___ EXTRACT

What health care workers faced early in the pandemic is a type of post-traumatic stress called "moral injury," said Jason Nieuwsma, a clinical psychologist at Duke University School of Medicine in Durham, North Carolina, and author of the new report.


Moral injury can manifest in different ways, including feelings of guilt or shame after having participated in an extraordinarily high-stress situation that required immediate and often life-or-death decision-making. It can also manifest as feelings of betrayal.


For combat veterans, such scenarios are easy to envision.


"You can imagine, for example, a combat situation where perhaps a service member fired on a vehicle that didn't stop at a checkpoint only to find out there were civilians in there," Nieuwsma said.


For health care workers, moral injury stemmed from being unable to provide adequate care to dying patients and to seeing others around them flagrantly refuse to take steps to slow the spread of the virus.

______
___ DATA RECORDS

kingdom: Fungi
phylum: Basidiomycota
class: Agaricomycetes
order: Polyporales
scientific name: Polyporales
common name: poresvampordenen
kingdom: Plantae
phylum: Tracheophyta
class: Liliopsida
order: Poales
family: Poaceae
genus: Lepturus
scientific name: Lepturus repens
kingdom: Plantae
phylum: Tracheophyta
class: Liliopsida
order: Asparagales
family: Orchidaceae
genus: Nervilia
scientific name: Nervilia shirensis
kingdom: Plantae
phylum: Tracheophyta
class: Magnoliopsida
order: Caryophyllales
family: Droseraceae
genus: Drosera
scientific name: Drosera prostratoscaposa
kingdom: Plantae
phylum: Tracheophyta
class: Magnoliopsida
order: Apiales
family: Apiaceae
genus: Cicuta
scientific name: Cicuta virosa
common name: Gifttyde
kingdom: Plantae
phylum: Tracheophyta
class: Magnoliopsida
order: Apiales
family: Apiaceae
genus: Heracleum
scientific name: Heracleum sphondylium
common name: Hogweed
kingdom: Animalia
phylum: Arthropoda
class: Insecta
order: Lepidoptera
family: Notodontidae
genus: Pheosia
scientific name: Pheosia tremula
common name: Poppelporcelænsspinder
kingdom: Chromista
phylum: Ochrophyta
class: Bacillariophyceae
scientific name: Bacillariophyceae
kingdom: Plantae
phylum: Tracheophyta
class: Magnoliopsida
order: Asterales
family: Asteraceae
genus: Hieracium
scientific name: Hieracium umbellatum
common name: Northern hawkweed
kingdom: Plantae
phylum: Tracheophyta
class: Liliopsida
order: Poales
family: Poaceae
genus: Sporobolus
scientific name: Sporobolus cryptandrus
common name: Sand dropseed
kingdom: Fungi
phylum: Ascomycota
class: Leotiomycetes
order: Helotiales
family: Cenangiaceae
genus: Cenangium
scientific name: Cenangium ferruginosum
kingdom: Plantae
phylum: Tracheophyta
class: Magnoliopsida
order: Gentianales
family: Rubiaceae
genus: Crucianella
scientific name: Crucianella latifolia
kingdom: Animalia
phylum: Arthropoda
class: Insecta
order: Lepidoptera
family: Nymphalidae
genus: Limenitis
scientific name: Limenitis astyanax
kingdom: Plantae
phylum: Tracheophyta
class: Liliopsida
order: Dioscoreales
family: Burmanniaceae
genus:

______

ACTION ITEM -
According to the text on moral injury, what did moral injury stem from for health care workers? The rows play no part in this.

TASK RESULT -
It stemmed from being unable to provide adequate care to dying patients and from seeing others around them flagrantly refuse to take steps to slow the spread of the virus.